The chapel on the mainland mirrored the island chapel almost exactly, and it was suggested (probably correctly in my opinion) that the mainland chapel served as the focus of the pilgrimage when it was simply too dangerous to risk the short sea crossing. This suggests that the pilgrimage there was for one day only in the year, otherwise surely pilgrims could have waited for a calmer day. They found in the chapels a full tomb in the floor before the altar on the island, and in the mainland chapel floor a corresponding, but much smaller, space, which they supposed to be a sort of reliquary. Well yes; this lends support, I think, to their theory that the mainland chapel was a sort of foul-weather spare building. If the tomb contained some significant burial, then some bones could be kept in the tomb in the mainland chapel for the veneration of pilgrims. Enough: to the point of the post.
An expert was asked the reason why so many churches were dedicated to St Michael on the tops of hills, and the reply came that, well, he was an angel, and angels fly, so they wanted to be nearer him (I'm paraphrasing).
Well, I didn't think much of that. The thought suddenly flew (as it were) into my mind that the Sarum Liturgy keeps a feast of St Michael in Monte Tumba, on October 16th, as it happens, when sea crossings might very well be risky. In various translations of the Sarum Missal I have seen, this feast is generally translated as 'St Michael in the Mountain Tomb'.
That always sounded rather dodgy to me, rather second nocturnish, (?nocturnal?) if I can put it like that. [n.b. it used to be a rather recherché clerical insult to say 'you lie like a second nocturn!']*
However, a little research reveals that the feast really
is St Michael
in Monte Tumba—i.e. the apparition of St Michael on Mount Tumba in Apulia—now called Monte Gargano, or Monte Sant'Angelo, (
see it here) near the sea, as it happens, where the apparition is commemorated on May 8th each year—a rather balmier season. If you fancy making a pilgrimage, it isn't that far from S.Giovanni Rotondo, so you could take in Padre Pio as well. Apparently the spot was originally sacred to Mithras, which might account for the tomb reference. The shrine is still functioning; you can make a virtual tour
here.
Wikipedia has this to say:
To Michael's dramatic later intercession, appearing with flaming sword atop the mountain, in the midst of a storm on the eve of the battle, the Lombards of Sipontum [=Manfredonia] attributed their victory (May 8, 663) over the Greeks loyal to the Byzantine emperor, and so, in commemoration of this victory, the church of Sipontum instituted a special feast honoring the Archangel, on May 8, which then spread throughout the Catholic Church. Since the time of Pius V it has been formalized as Apparitio S. Michaelis although it originally did not commemorate the apparition, but the victory of the barbarian Lombards over the Orthodox Greeks, faithful subjects of the Byzantine Emperor in the East and the patriarch of Constantinople, and thorns in the papal side.

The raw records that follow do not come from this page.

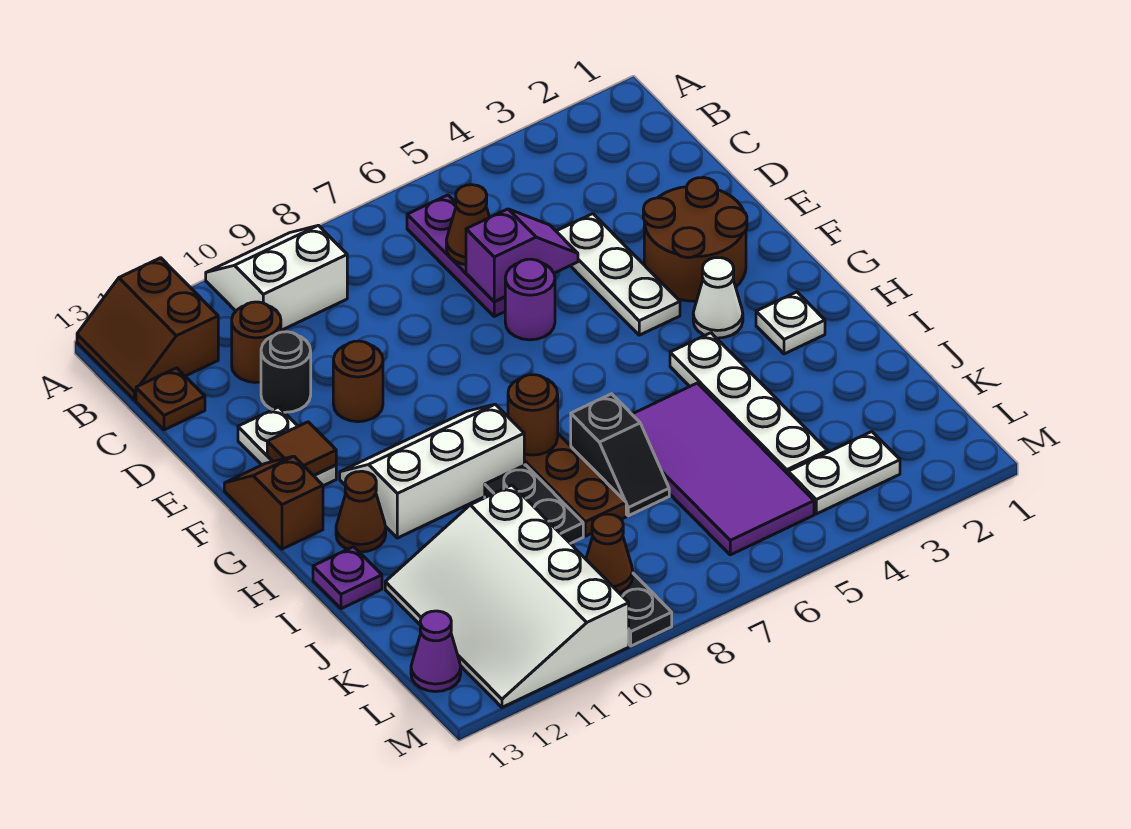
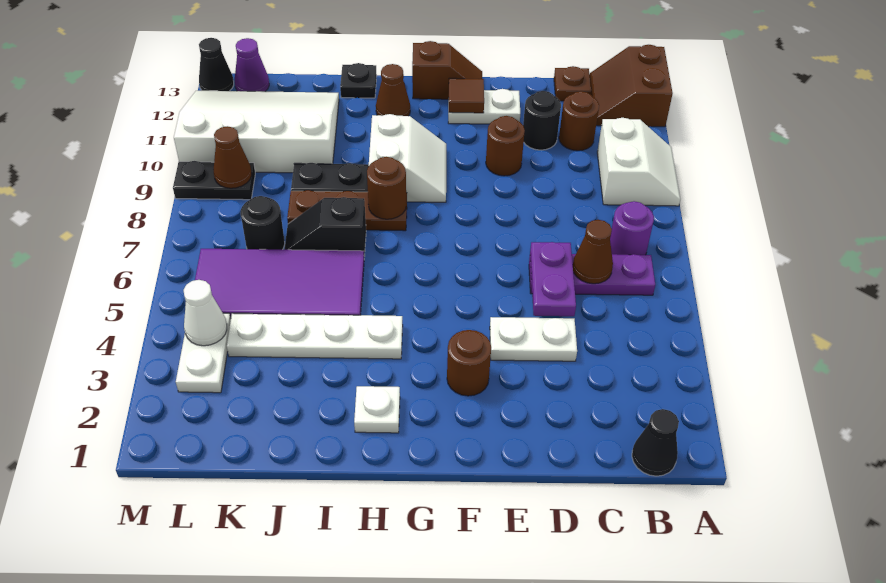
brown slope A12:B13 level 1 top 12 -> brown slope A12:B13 level 1 top A
none -> black cone B1 level 1
white plate D4:F4 level 1 -> white plate D4:E4 level 1
purple slope D5:D6 level 2 top 6 -> purple plate D5:D6 level 2
brown round brick E2:F3 level 1 -> brown round brick F3 level 1
purple round brick E6 level 1 -> purple round brick B7 level 1
white cone G3 level 1 -> white cone L4 level 2
white slope G9:H11 level 1 top H -> white slope G9:H10 level 1 top H
purple plate I13 level 1 -> black plate I13 level 1
none -> black round brick K7 level 1
none -> black cone M13 level 1

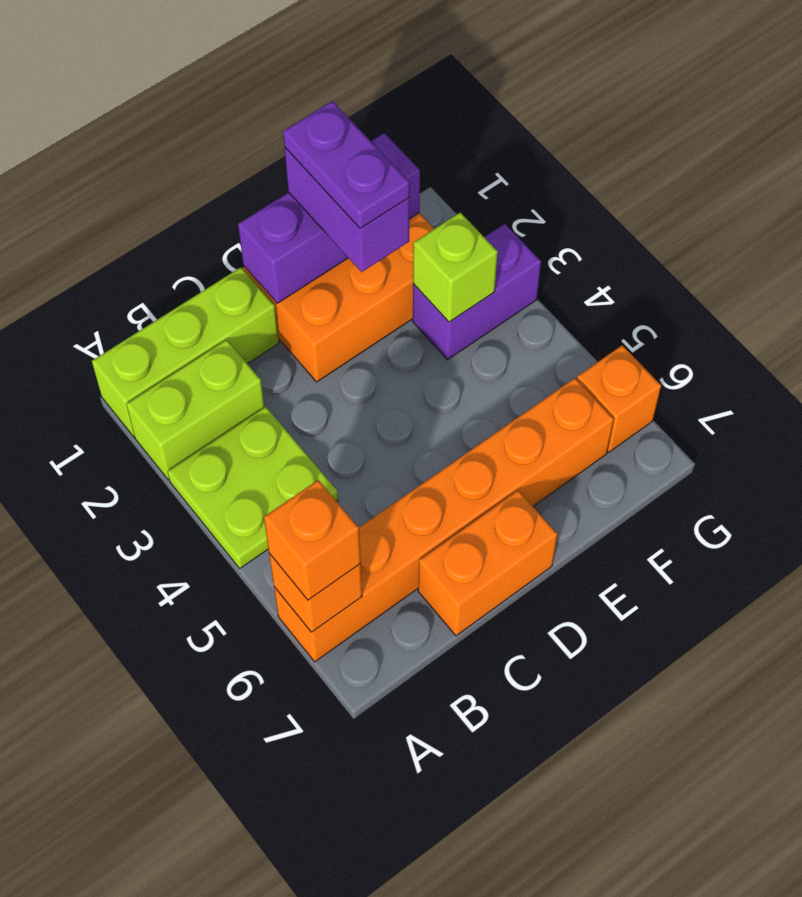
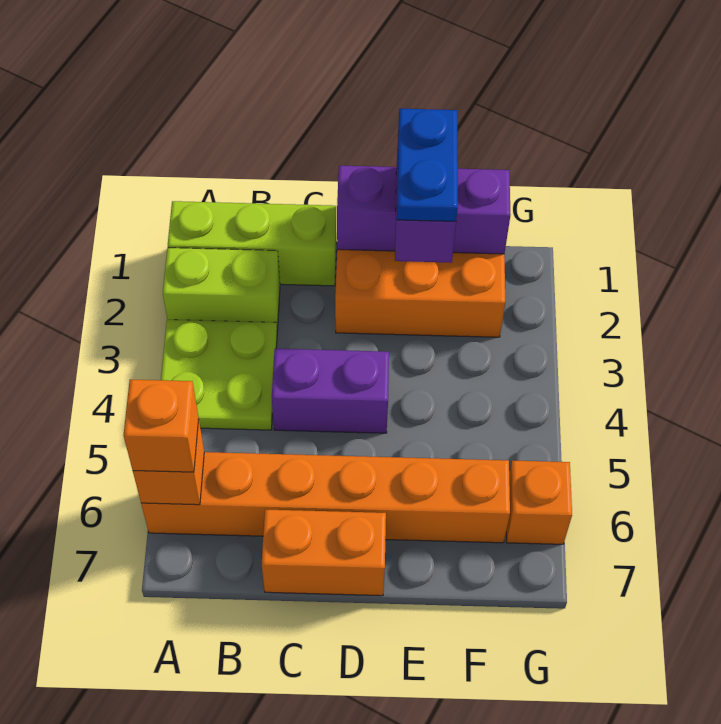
purple plate E1:E2 level 4 -> blue plate E1:E2 level 4
purple brick F3:G3 level 1 -> purple brick C4:D4 level 1
lime brick F3 level 2 -> none

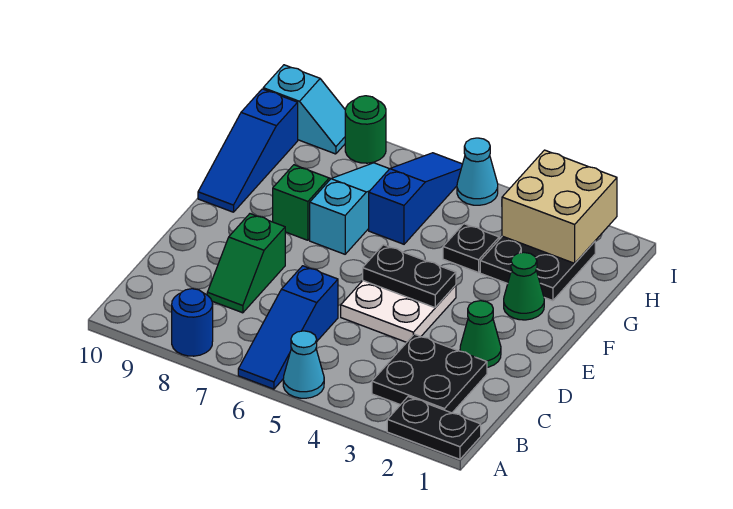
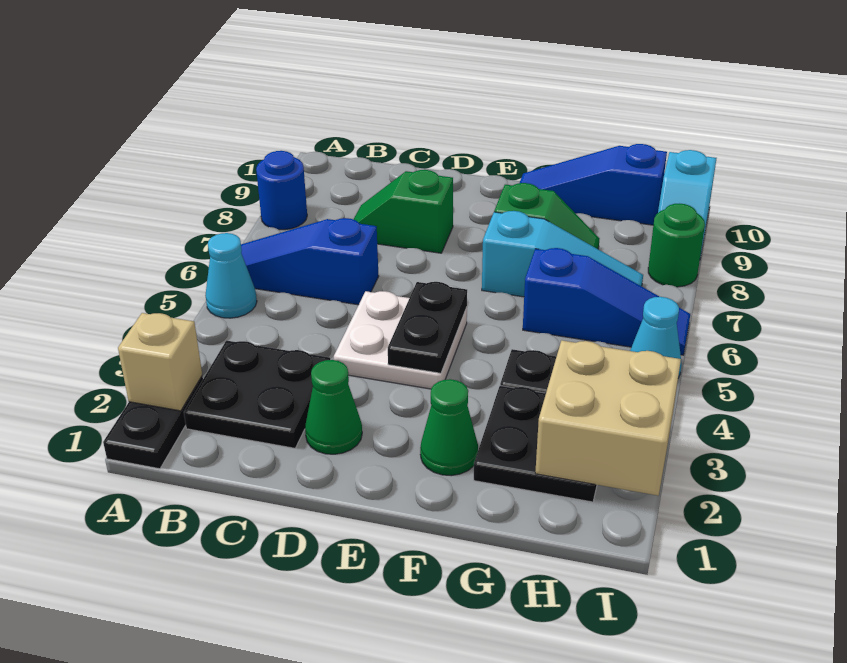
none -> tan brick A2 level 2

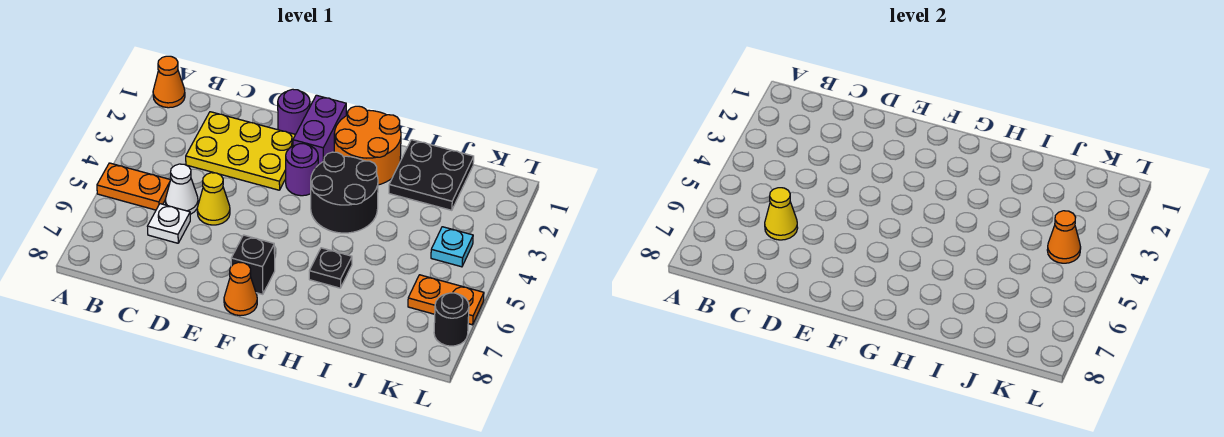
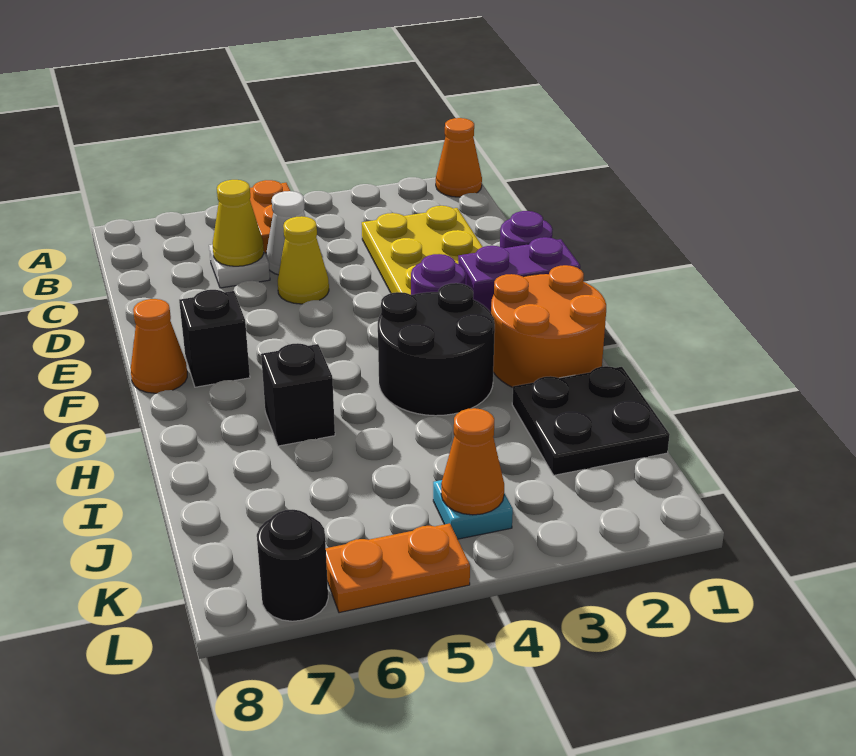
black plate H6 level 1 -> black brick H6 level 1
orange plate K6:L6 level 1 -> orange plate L5:L6 level 1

So that's why Rome keeps it on May 8th. I have no explanation of October 16th [
but see a very interesting contribution by Gem of the Ocean in the combox]. And, I am satisfied, that is why there are so many shrines to St Michael on the tops of hills and near the sea.
* The second nocturn of Matins of saints' feasts, until the mid 20th-century reforms, usually consists of biography, or, better, hagiography, and sometimes strays, shall we say, into the legendary.